Recombinant DNA Technology Biochemicals

Many practical applications of recombinant DNA are found in human and veterinary medicine, agriculture, and bioengineering. Recombinant DNA technology is the latest biochemical assay to emerge to meet the need for specific DNA segments. In this process, the surrounding DNA of an existing cell is cut into the desired number of segments so that it can be copied millions of times.

Recombinant DNA technology modifies microbial cells to produce foreign proteins, and its success depends solely on the precise reading of equivalent genes created with the help of bacterial cell machinery. This process has been responsible for driving many advances related to modern molecular biology. The last two decades of studies of cloned DNA sequences have revealed detailed knowledge about gene structure as well as its organization.

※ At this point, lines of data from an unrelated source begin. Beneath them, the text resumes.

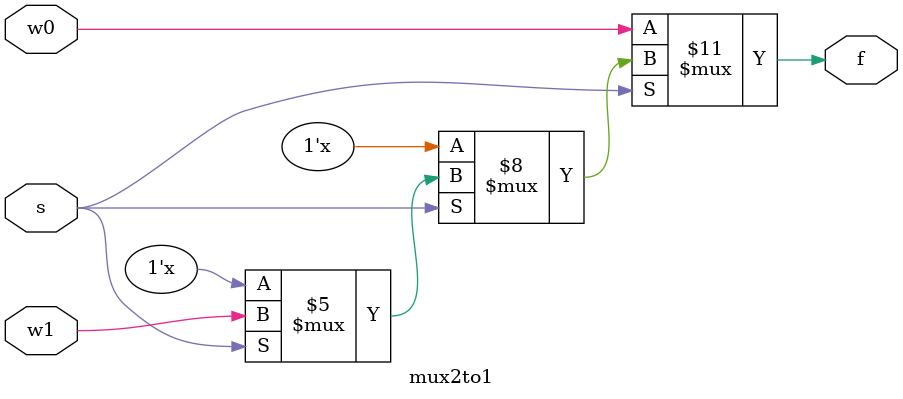
<source format=v>
module hierachialmux4to1(hw ,s, hf);
   input [3:0]hw;
input  [1:0]s;
   output hf;
   wire [1:0]k;
   mux2to1 stage0(hw[0], hw[1], s[0], k[0]);
   mux2to1 stage1(hw[2], hw[3], s[0], k[1]);
   mux2to1 stage2(k[0], k[1], s[1], hf);	
endmodule

module mux2to1 (w0, w1, s, f);
  input w0, w1, s;
  output f;
  reg f;
  always @(w0 or w1 or s)
    begin
     if(s==0)
  	 begin
 		f=w0;
     end
     else if(s==1)
	 begin
		f=w1;
 	 end
    end
endmodule


</source>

It has provided clues about the regulatory pathways with the help of which cells control gene expression in countless cell types, especially in those organisms that have a body plan with a basic structure of vertebrae. Recombinant DNA technology, in addition to being an important scientific research tool, has also played a vital role in the diagnosis and treatment of various diseases, especially those belonging to genetic disorders.

Some of the recent advances made possible by recombinant DNA technology are:

1. Protein isolation in large quantities: Many recombinant products are now available, including follicle-stimulating hormone (FSH), Follistim AQ vial, growth hormone, insulin, and some other proteins.

2. Enable identification of mutations: Thanks to this technology, people can easily test for the presence of mutated proteins that can lead to breast cancer, neurofibromatosis, and retinoblastoma.

3. Diagnosis of hereditary disease carriers: Tests are now available to determine if a person is a carrier of the gene for cystic fibrosis, Tay-Sachs diseases, Huntington’s disease, or Duchenne muscular dystrophy.

4. Transfer of genes from one organism to another: Advanced gene therapy can benefit people with cystic fibrosis, vascular disease, rheumatoid arthritis, and specific types of cancer.